RE: sync_client fails to exit when manual replication and rolling replication are combined (2.3.16-8)

2010-10-19 Thread Simon Matter
 On Saturday, October 16, 2010 12:49 AM, Bron Gondwana wrote (2.3.16-8)

 On Fri, Oct 15, 2010 at 03:42:21PM -0400, Simpson, John R wrote:
  However, if I have run sync_client manually while rolling replication
 is
 enabled the rolling replication instance will not exit.  Instead, it
 appears to start spawning subprocesses and throwing database errors.
 The
 change in database errors (below) appears to coincide with the
 completion
 of Exporting cyrus-imapd databases.  The critical DB error messages
 continue until sync_client is killed.

 [ ... ]

  Oct 15 14:51:41 eml-store04 sync_client[25333]: DBERROR db4: PANIC:
 fatal region error detected; run recovery
  Oct 15 14:51:41 eml-store04 sync_client[25333]: DBERROR: critical
 database situation
  Oct 15 14:51:41 eml-store04 sync_client[25353]: DBERROR db4: PANIC:
 fatal region error detected; run recovery
  Oct 15 14:51:41 eml-store04 sync_client[25353]: DBERROR: critical
 database situation
  ... continue until sync_client is killed ...

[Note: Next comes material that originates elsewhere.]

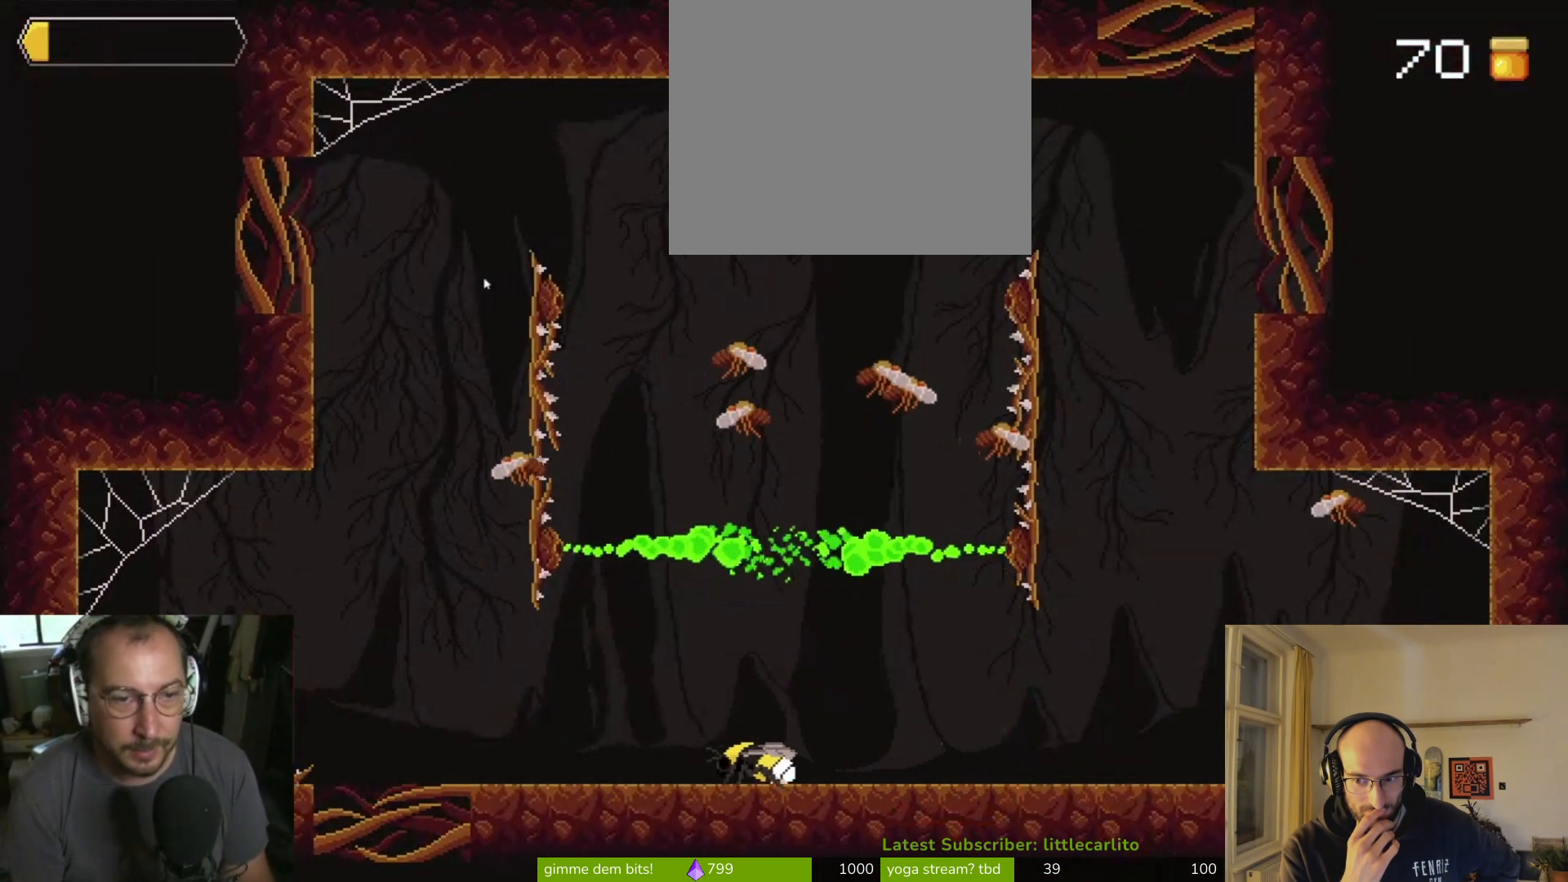
{"buttons": [], "left_stick": "left", "right_stick": "center", "events": []}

 Nothing magic about sync_client itself here - it's something with the
 hand
 run sync_client and attaching/detaching from the environment.  This has
 been on the TODO list at FastMail for a while - and your information may
 actually help us narrow down the cause.  We don't use BDB, but the log
 messages annoy us too!

 If there's else anything I can do to help track this down, please let me
 know.  It was interesting to see that the errors were coming from the
 original, rolling replication sync_client process, not a manually
 initiated sync_client that didn't exit properly.

 The reason I'm running sync_client manually is to seed the replica with
 the existing users and mailboxes on the master server, as described in
 http://www.cyrusimap.org/docs/cyrus-imapd/2.3.16/install-replication.php.
 Would it be better to use rsync?

 Is there any reason not to add code to clean up any remaining sync_client
 processes to the stop function in /etc/rc.d/init.d/cyrus-imapd?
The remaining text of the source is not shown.